**ITEMS**
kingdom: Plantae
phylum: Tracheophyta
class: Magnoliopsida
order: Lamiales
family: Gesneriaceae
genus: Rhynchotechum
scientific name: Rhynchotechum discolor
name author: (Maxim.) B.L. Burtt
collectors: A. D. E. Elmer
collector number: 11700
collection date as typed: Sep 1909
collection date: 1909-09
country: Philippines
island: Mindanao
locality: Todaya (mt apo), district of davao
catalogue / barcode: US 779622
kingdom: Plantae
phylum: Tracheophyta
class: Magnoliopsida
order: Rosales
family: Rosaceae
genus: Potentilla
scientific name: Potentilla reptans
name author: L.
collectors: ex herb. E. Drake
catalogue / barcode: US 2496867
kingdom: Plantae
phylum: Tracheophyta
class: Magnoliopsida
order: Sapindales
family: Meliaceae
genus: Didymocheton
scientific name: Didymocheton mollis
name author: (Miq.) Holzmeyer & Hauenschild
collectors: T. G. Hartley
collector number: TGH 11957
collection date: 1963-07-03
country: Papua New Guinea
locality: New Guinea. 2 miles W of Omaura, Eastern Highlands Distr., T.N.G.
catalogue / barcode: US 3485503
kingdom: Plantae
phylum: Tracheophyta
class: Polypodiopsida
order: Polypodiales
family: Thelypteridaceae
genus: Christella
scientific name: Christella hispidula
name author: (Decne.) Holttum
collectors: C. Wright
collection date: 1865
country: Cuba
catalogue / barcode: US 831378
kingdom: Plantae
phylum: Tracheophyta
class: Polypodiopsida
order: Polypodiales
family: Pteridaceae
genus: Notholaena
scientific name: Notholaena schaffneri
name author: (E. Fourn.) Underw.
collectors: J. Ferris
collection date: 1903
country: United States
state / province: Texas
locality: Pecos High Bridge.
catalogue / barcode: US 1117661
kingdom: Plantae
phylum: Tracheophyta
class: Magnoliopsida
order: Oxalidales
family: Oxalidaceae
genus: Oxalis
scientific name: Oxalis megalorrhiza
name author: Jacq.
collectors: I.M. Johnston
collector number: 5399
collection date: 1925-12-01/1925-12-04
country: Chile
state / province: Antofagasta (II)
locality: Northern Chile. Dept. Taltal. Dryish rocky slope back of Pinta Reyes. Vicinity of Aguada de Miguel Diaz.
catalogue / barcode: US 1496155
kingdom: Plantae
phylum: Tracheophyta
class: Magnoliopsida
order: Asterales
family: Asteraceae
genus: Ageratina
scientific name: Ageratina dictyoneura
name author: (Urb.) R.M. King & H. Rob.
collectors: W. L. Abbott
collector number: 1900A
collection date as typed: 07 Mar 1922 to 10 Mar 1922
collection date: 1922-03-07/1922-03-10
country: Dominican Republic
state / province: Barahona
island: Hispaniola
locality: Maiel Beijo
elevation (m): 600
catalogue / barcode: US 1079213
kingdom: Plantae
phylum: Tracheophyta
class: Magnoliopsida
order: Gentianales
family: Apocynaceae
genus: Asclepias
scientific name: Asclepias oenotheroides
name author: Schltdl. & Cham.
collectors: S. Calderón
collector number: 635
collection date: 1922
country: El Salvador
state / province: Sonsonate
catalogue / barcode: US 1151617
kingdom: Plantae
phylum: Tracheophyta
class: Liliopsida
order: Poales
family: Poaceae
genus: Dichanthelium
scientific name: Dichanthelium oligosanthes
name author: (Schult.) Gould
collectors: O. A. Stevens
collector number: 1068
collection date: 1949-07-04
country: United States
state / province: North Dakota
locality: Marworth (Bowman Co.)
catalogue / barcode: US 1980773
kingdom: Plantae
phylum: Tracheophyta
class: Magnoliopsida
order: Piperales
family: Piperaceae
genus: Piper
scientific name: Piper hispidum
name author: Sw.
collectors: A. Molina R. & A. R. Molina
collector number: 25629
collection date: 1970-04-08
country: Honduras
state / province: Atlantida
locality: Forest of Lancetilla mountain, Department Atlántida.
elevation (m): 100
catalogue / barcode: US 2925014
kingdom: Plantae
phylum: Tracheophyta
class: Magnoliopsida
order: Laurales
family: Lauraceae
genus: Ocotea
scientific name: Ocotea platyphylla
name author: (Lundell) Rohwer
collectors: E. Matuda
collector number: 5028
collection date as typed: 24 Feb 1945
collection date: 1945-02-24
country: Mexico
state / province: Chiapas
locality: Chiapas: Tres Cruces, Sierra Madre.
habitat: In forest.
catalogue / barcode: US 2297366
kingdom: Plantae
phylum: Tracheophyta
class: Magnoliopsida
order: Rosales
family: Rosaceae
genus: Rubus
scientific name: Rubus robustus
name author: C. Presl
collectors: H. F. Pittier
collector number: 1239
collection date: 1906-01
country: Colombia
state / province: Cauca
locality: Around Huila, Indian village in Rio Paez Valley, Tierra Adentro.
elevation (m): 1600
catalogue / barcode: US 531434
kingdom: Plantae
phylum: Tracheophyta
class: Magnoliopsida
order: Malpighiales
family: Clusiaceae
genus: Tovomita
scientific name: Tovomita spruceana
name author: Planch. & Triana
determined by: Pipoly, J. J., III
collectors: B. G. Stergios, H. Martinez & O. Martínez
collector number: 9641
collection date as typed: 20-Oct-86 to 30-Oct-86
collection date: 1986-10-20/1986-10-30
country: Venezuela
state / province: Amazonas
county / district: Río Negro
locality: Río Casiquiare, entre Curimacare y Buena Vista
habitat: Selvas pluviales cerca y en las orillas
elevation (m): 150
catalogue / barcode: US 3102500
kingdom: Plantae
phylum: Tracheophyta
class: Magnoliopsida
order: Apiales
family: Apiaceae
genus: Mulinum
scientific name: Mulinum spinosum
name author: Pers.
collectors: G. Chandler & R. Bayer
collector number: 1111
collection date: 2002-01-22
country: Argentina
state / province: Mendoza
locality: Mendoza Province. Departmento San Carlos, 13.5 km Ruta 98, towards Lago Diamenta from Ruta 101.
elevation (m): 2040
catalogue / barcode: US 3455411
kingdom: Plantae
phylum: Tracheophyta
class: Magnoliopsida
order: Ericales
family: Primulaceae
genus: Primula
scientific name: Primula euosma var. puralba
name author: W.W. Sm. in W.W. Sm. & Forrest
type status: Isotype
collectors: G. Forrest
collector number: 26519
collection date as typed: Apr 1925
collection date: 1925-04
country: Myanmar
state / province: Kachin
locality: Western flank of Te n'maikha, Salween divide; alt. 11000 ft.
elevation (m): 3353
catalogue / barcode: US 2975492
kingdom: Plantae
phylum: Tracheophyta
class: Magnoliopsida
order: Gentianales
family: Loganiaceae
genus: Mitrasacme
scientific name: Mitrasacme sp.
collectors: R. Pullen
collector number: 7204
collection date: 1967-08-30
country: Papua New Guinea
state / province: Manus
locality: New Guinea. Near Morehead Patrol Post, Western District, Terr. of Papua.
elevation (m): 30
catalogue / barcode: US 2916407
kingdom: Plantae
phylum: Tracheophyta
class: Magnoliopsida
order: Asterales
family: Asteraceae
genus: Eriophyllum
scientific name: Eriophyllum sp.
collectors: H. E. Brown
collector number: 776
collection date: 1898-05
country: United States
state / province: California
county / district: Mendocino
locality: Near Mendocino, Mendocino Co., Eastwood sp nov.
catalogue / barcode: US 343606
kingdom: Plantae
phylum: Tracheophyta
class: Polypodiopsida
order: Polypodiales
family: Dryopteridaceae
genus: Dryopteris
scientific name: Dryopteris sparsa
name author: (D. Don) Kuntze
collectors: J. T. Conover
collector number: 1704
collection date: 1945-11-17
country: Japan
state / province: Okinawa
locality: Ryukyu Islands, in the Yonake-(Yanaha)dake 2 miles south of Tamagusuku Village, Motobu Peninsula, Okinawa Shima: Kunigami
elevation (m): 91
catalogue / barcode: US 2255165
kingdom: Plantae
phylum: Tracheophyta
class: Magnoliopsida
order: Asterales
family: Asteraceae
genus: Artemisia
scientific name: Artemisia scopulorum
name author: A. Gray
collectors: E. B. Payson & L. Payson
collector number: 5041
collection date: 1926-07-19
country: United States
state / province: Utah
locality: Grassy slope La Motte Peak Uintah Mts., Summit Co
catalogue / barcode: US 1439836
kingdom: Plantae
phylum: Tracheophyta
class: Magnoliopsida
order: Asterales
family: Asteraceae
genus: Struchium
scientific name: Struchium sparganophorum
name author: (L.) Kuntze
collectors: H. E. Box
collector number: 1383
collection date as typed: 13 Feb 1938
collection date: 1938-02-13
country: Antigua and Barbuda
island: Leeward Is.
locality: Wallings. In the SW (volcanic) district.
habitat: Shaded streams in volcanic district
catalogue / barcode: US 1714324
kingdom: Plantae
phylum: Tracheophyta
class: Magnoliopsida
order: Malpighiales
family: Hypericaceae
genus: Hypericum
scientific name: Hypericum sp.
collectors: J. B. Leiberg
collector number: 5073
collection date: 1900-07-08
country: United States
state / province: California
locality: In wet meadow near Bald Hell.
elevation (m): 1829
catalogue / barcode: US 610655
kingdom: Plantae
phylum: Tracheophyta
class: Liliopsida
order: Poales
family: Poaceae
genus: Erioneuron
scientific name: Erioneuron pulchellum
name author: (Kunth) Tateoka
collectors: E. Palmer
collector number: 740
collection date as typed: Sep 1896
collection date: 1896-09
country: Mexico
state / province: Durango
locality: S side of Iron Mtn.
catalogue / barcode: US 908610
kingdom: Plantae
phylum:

**WHAT TO DO**
Express the entries from their first line through the line containing "name author: (Miq.) Holzmeyer & Hauenschild" as a JSON list of strings, one string per line, with blank lines left out.

**RESULT**
[
  "kingdom: Plantae",
  "phylum: Tracheophyta",
  "class: Magnoliopsida",
  "order: Lamiales",
  "family: Gesneriaceae",
  "genus: Rhynchotechum",
  "scientific name: Rhynchotechum discolor",
  "name author: (Maxim.) B.L. Burtt",
  "collectors: A. D. E. Elmer",
  "collector number: 11700",
  "collection date as typed: Sep 1909",
  "collection date: 1909-09",
  "country: Philippines",
  "island: Mindanao",
  "locality: Todaya (mt apo), district of davao",
  "catalogue / barcode: US 779622",
  "kingdom: Plantae",
  "phylum: Tracheophyta",
  "class: Magnoliopsida",
  "order: Rosales",
  "family: Rosaceae",
  "genus: Potentilla",
  "scientific name: Potentilla reptans",
  "name author: L.",
  "collectors: ex herb. E. Drake",
  "catalogue / barcode: US 2496867",
  "kingdom: Plantae",
  "phylum: Tracheophyta",
  "class: Magnoliopsida",
  "order: Sapindales",
  "family: Meliaceae",
  "genus: Didymocheton",
  "scientific name: Didymocheton mollis",
  "name author: (Miq.) Holzmeyer & Hauenschild"
]